> RECORD EXCERPTS:
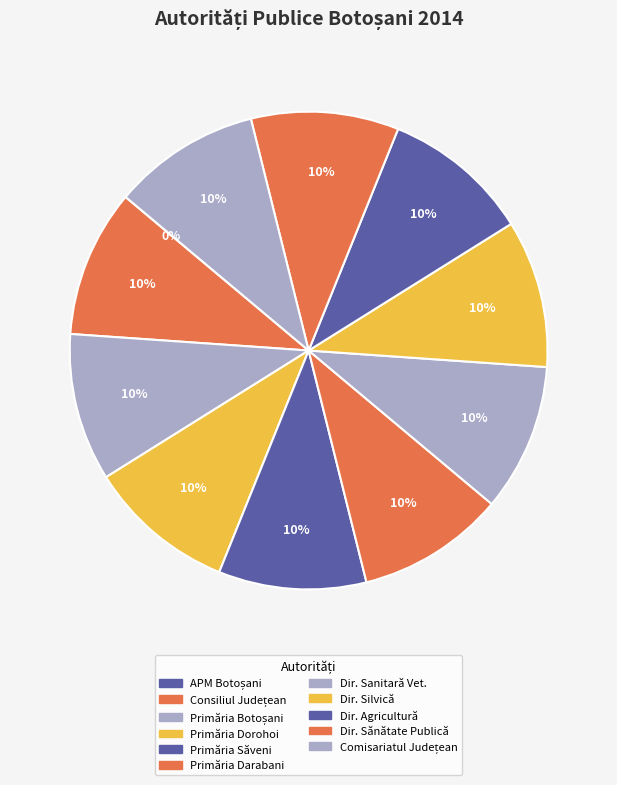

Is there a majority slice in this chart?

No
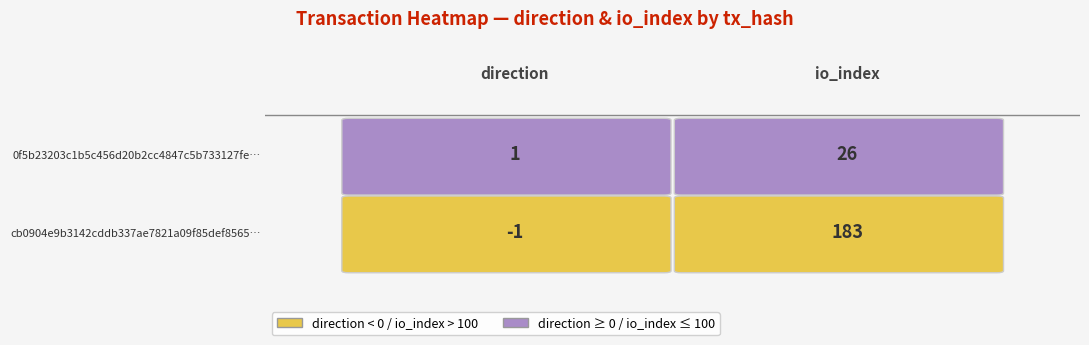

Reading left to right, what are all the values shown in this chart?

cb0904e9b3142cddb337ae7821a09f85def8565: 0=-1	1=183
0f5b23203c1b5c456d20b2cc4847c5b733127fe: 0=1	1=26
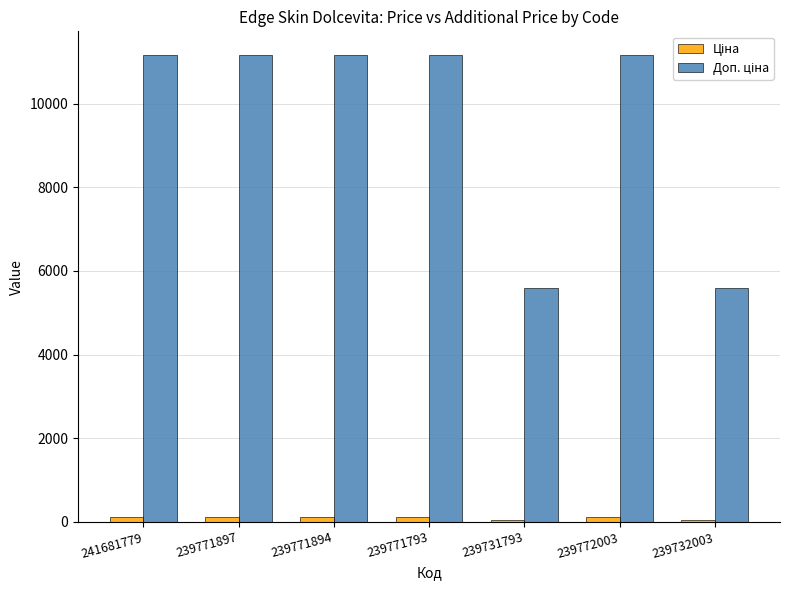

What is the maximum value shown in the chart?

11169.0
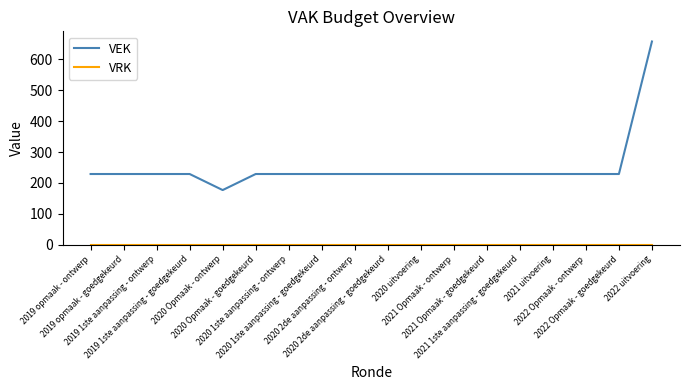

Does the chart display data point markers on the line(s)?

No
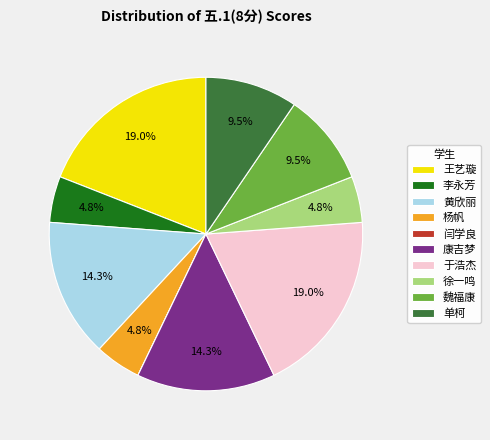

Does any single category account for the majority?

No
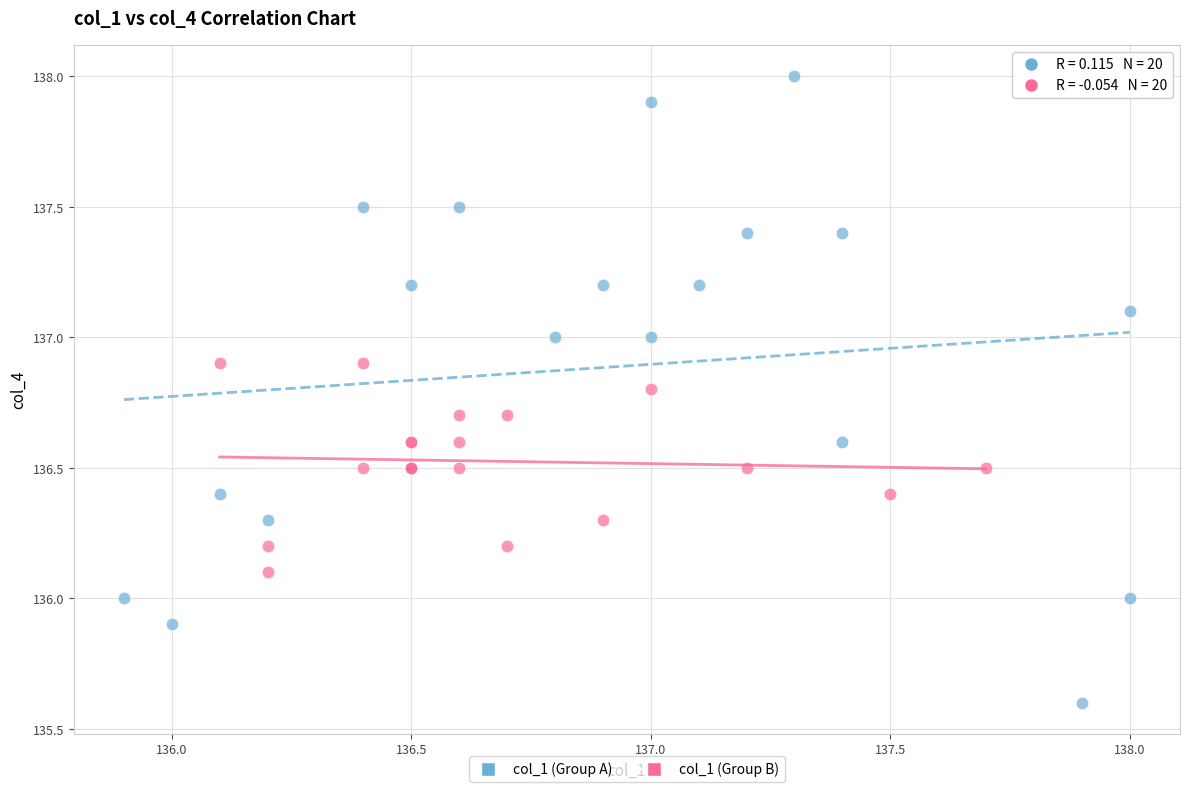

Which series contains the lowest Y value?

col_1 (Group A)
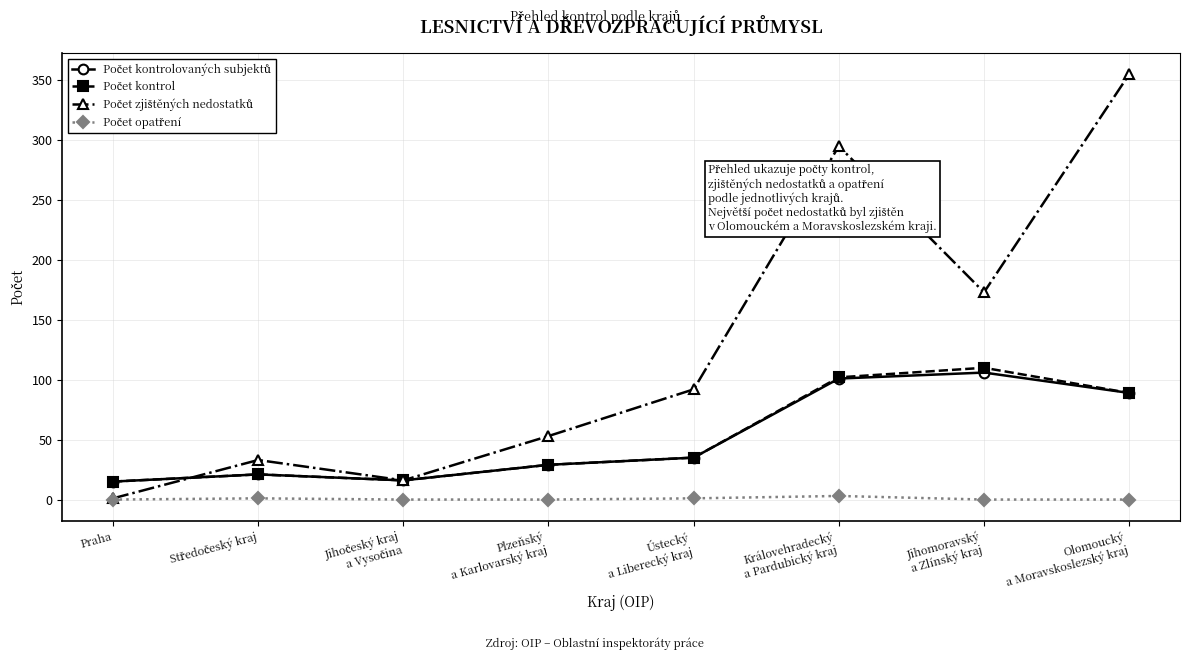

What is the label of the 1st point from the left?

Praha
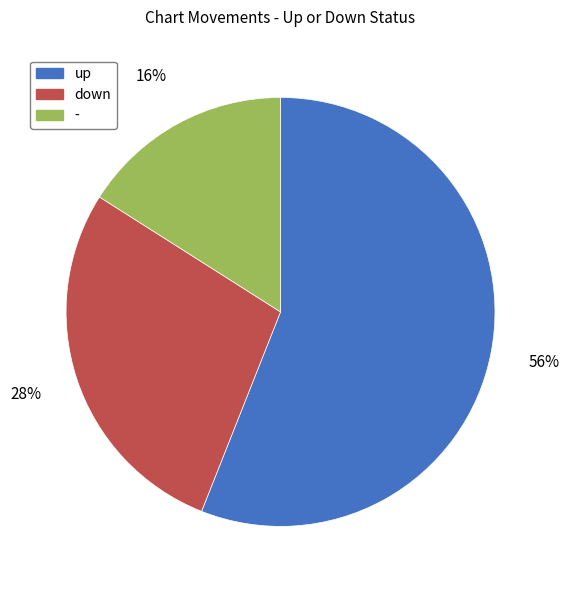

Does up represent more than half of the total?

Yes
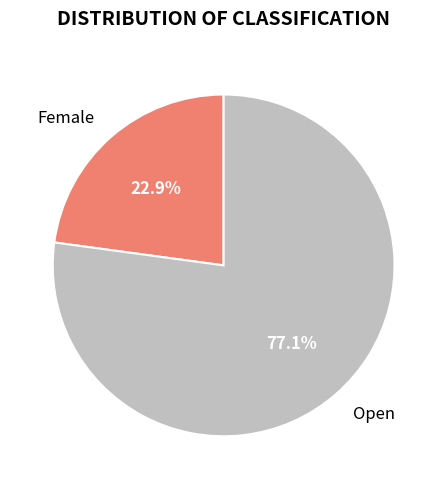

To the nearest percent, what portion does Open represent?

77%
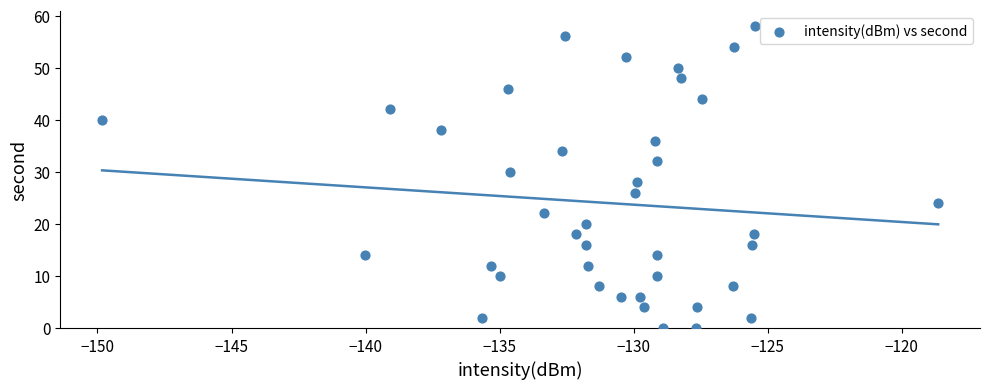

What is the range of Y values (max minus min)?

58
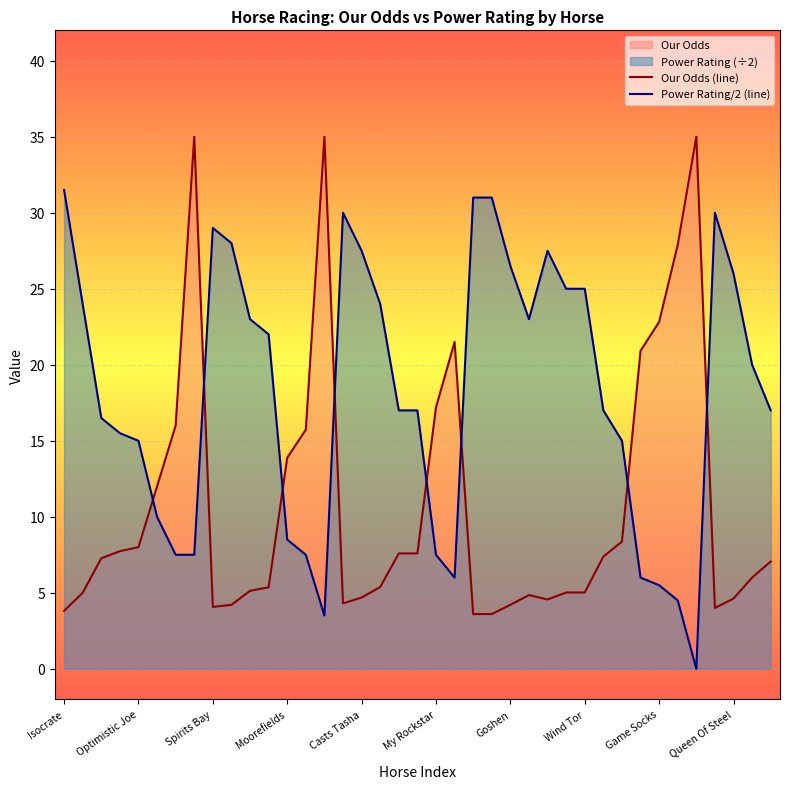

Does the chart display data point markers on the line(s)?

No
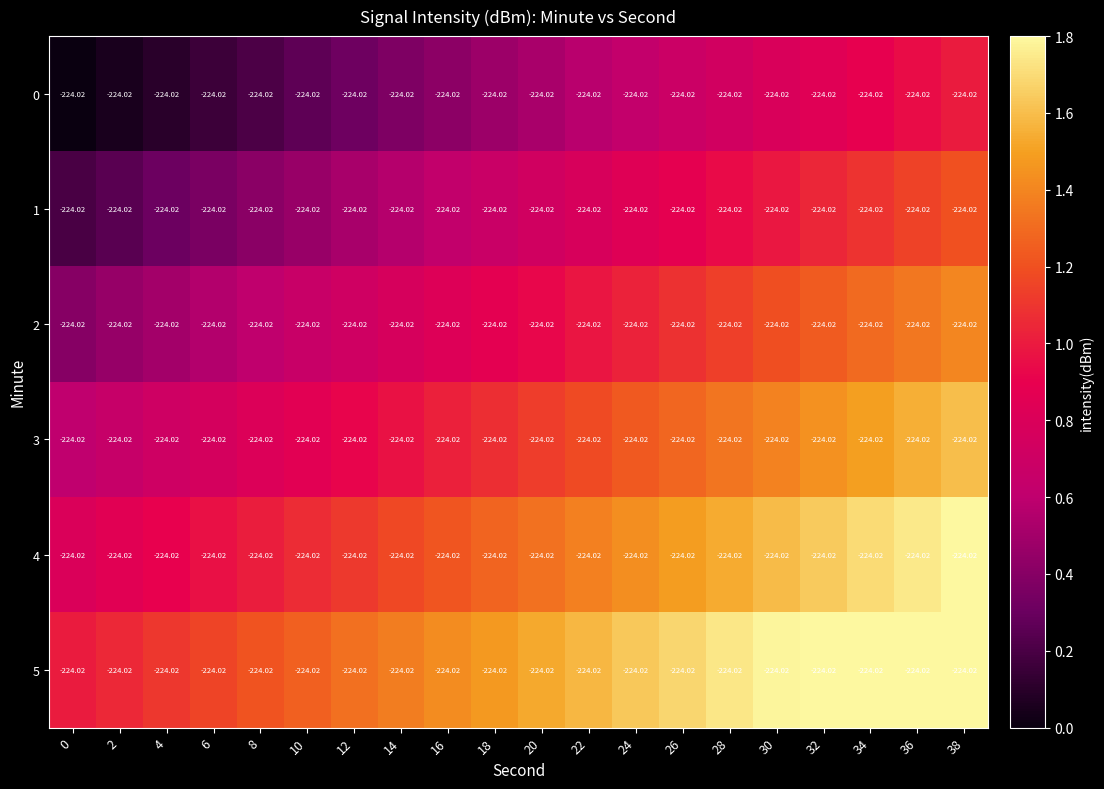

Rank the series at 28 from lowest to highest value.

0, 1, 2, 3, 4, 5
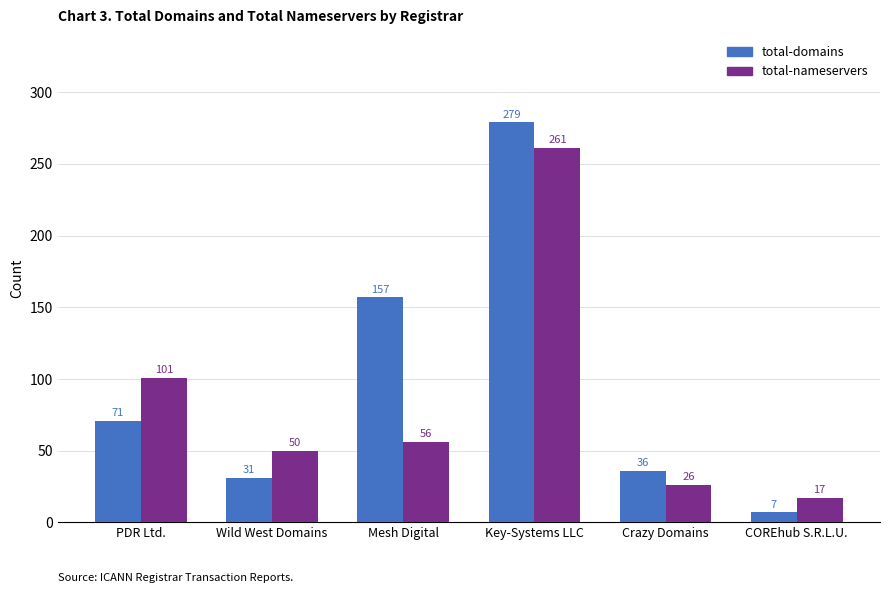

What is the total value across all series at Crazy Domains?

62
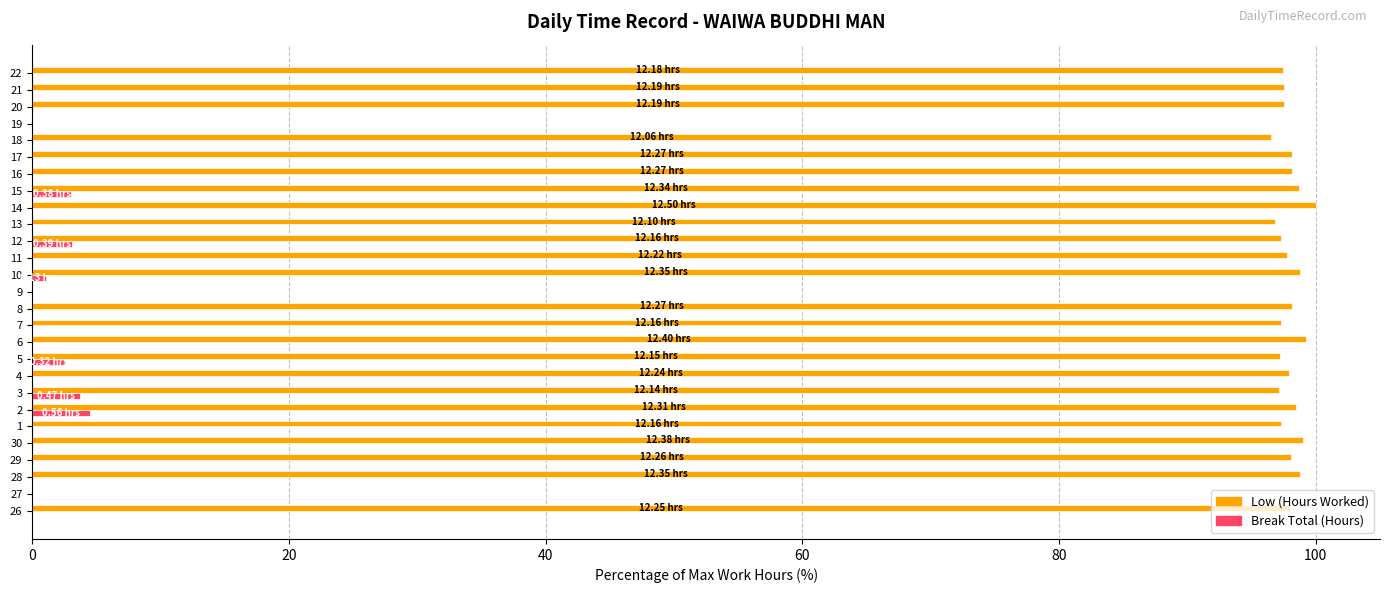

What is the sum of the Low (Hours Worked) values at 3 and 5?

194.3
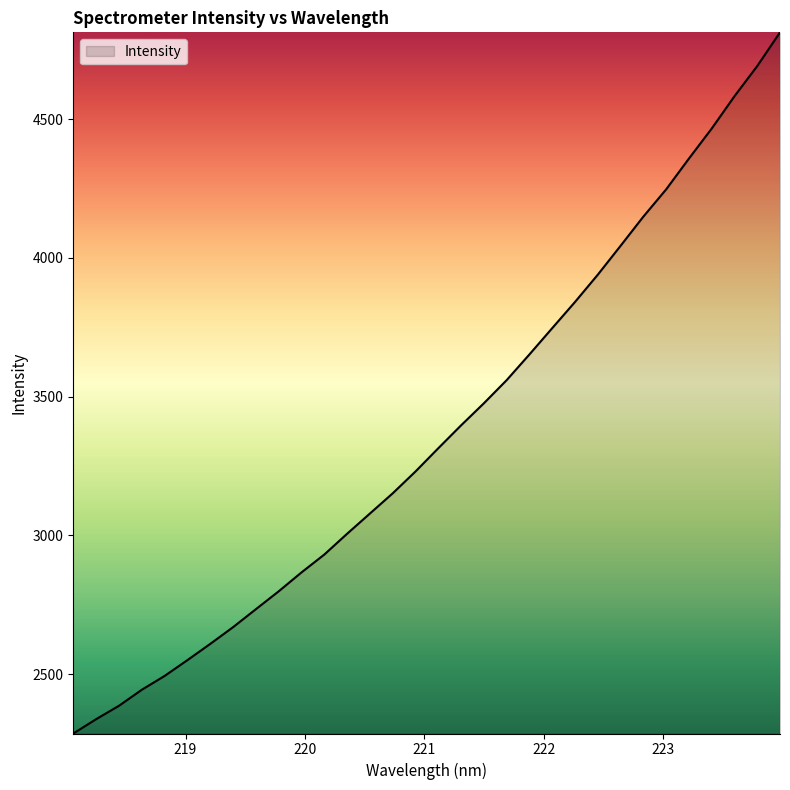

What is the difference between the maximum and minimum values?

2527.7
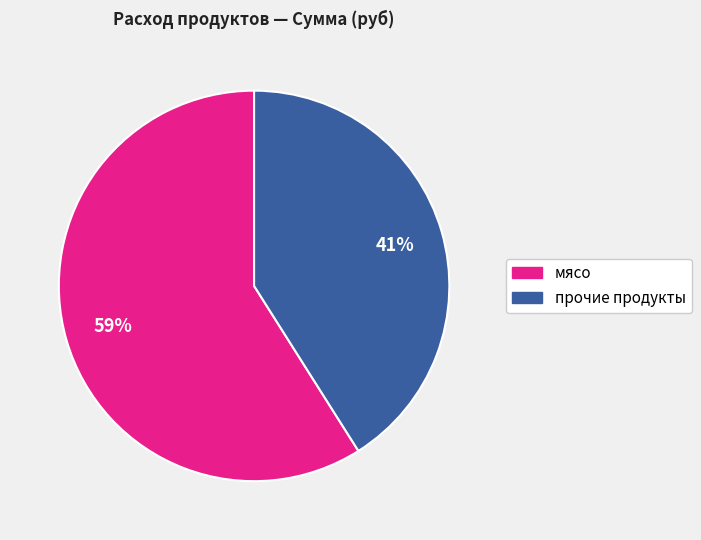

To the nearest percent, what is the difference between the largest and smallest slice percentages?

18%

> WHAT TO PRODUCE: Copy out the entries word for word, starting at the line that contains "To the nearest percent, what portion" and going through the end of the entries, leaving out the pictures.

> TASK RESULT:
To the nearest percent, what portion does Open represent?

77%

What is the range of Y values (max minus min)?

58

Does the chart display data point markers on the line(s)?

No

Rank the series at 28 from lowest to highest value.

0, 1, 2, 3, 4, 5

What is the total value across all series at Crazy Domains?

62

What is the sum of the Low (Hours Worked) values at 3 and 5?

194.3

What is the difference between the maximum and minimum values?

2527.7

To the nearest percent, what is the difference between the largest and smallest slice percentages?

18%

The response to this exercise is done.